Team of researchers including UNCW professor find active harpy eagle nest in Belize
Researchers are studying the only known active harpy eagle nest in the remote forests of Belize, where harpy eagles were previously thought to be extinct. James Rotenberg, assistant professor of environmental studies at UNCW, and researchers from the Belize Foundation for Research and Environmental Education are monitoring the nest shared by an adult pair and their baby.
“In 2000 it was thought that the last [harpy eagle] was shot in Belize,” Rotenberg said. He and other scientists found a juvenile harpy eagle in 2005 and have been looking for more ever since. The nest was discovered in November by Belizean technicians in the heart of the Bladen Nature Reserve in the Maya Mountains, a 12-mile backpack trip away from the nearest research station. “Biologically, the presence of the Harpy pair and chick signifies an in-tact ecosystem that extends to the highest predator,” said Rotenberg in a press release.
The harpy eagle is a “Near Threatened” species and “Critically Endangered” in Belize. More than 700 miles separate the harpy eagles in Belize from other populations, according to a press release from BFREE. National Geographic reports that the harpy eagle once ranged from southeast Mexico to Argentina. Now Panama, Guyana and Venezuela are among the last places where the bird has survived. Rotenberg says the harpy eagles have been all but exterminated in South America.
The harpy eagle is one of the largest birds in the world and is the largest raptor in the Americas, according to The Nature Conservancy. With a six-to-seven-foot wingspan, these predators hunt prey as large as monkeys. Rotenberg explains that researchers in the field, called avian technicians, spend time watching the nest from a ridge 400 meters away. They look down into the nest with a spotting scope to see what kind of food items the parents are bringing in. The adult pair has brought a tamandua (anteater), an anhinga (water turkey), a curassow, a possum and part of a howler monkey to the nest, said Judy Doursan, director of programs at BFREE. “This bird has a voracious appetite.”

◆ **Supplied data**:
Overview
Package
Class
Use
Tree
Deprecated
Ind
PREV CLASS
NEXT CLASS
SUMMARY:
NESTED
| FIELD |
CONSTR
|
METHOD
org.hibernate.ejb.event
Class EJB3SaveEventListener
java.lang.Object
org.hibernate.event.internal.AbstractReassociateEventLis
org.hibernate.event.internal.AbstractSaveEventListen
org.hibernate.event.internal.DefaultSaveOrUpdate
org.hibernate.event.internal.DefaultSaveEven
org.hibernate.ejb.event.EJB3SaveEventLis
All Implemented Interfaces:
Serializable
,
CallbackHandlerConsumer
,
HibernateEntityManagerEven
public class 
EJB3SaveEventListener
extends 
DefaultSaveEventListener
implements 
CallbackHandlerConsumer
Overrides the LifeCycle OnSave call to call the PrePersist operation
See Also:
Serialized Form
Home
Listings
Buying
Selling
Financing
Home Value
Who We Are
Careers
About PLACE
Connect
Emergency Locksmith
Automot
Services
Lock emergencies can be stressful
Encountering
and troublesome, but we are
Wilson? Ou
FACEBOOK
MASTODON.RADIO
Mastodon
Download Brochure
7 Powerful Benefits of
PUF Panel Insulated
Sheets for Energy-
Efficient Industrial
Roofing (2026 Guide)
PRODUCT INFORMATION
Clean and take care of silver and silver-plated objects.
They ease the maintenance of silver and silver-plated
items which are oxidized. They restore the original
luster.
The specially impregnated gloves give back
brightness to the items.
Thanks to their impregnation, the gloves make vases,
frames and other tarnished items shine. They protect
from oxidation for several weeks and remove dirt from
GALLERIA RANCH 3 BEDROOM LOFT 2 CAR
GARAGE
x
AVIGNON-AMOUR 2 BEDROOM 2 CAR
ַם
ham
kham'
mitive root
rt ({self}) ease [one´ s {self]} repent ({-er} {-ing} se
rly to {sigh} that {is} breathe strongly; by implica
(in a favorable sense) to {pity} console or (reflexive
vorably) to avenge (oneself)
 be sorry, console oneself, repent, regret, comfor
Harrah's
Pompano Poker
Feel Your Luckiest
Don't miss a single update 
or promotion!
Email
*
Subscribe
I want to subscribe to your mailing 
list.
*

◆ **Actions to take**:
**A)** In the harpy eagle article, why do the avian technicians look down into the nest with a spotting scope?
**B)** Write out the part of the harpy eagle article between "Team of researchers" and "and their baby.", inclusive.

◆ **Task-by-task answers**:
**A)** They use the spotting scope to see what kinds of food the adult pair brings to the nest. They watch from a ridge 400 meters away.

**B)**
Team of researchers including UNCW professor find active harpy eagle nest in Belize
Researchers are studying the only known active harpy eagle nest in the remote forests of Belize, where harpy eagles were previously thought to be extinct. James Rotenberg, assistant professor of environmental studies at UNCW, and researchers from the Belize Foundation for Research and Environmental Education are monitoring the nest shared by an adult pair and their baby.